Ebersol worked at ABC until 1974, when then-NBC CEO Herb Schlosser
offered him an opportunity he couldn't pass up. Johnny Carson wanted the
weekend repeats of The Tonight Show taken
off the air, and NBC needed a replacement show. Ebersol got the new title of
director of weekend late night programming and introduced Schlosser to a young
Canadian by the name of Lorne Michaels, who had some thoughts about a
sketch-comedy show. In October of the following year, Saturday Night Live was born. Just 28, Ebersol was
NBC's first VP under the age of 30. He's 58 now.

Ebersol would stay with SNL until
1976, when he left for Los Angeles to become head of comedy, variety and
specials for the network. He was pushed out by then-NBC President Fred
Silverman in 1979, over what Ebersol calls “a difference of opinion.” But
by 1981, Ebersol was persuaded to return to SNL by the late Brandon Tartikoff, who was once
Ebersol's assistant. His return brought about another life-altering

“The second host that I had was an actress I didn't know named Susan
St. James,” he says. “I went to her hotel to meet with her, and within five
minutes, we were crazy about each other. We were dating by the end of the week
and married six weeks after.”

His secret in landing the actress? “She says that I wore some pretty
sexy leather pants to that first meeting, but I don't remember,” he says
with a laugh.

At the time, Ebersol also formed a production company that would develop
Friday Night Videos, Saturday Night's Main Event and
Later With Bob Costas. He left
SNL again in 1985 and devoted his time to the company,
called No Sleep Productions, before returning to NBC in 1989 as both president
of NBC Sports and senior VP of NBC News.

While Ebersol has been involved in the TV production of virtually every
major sporting event in the country, 1995 sticks out as a high point in his
career. Ebersol, over a series of four months, embraced his Olympics background
by securing two deals for NBC to broadcast the Olympics from 2000 all the way
through 2008, a groundbreaking achievement. “Those represent to me the great
innovative deals of my career,” says Ebersol, who credits NBC Universal
Television Networks Group President Randy Falco as well.

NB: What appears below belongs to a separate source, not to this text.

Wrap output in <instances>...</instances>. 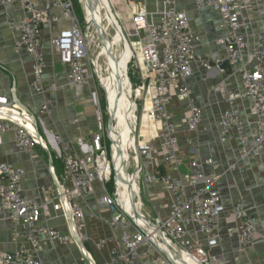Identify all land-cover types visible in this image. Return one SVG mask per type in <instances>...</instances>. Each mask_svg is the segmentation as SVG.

For a man who has been involved in everything from the creation of an
iconoclastic show to the building of a television sports empire, it's the
Olympics that still excite him the most. “If there's anything that is the
center of my career both creatively and emotionally, it's the Olympics,” he
says. “It's the only thing left I literally produce myself, and if I
didn't, I think I probably would have moved on by now.”

NBC now has extended its Olympics arrangement until 2012, when
Ebersol's contract ends and when he says he'll step out of the production
truck for the last time. He and his wife will split time between Martha's
Vineyard and Colorado. And after last year's tragedy, he will do so with a
new perspective.

“I will never be cynical again about people,” Ebersol says. “You
learn at a time like that just how loving and caring people can be.”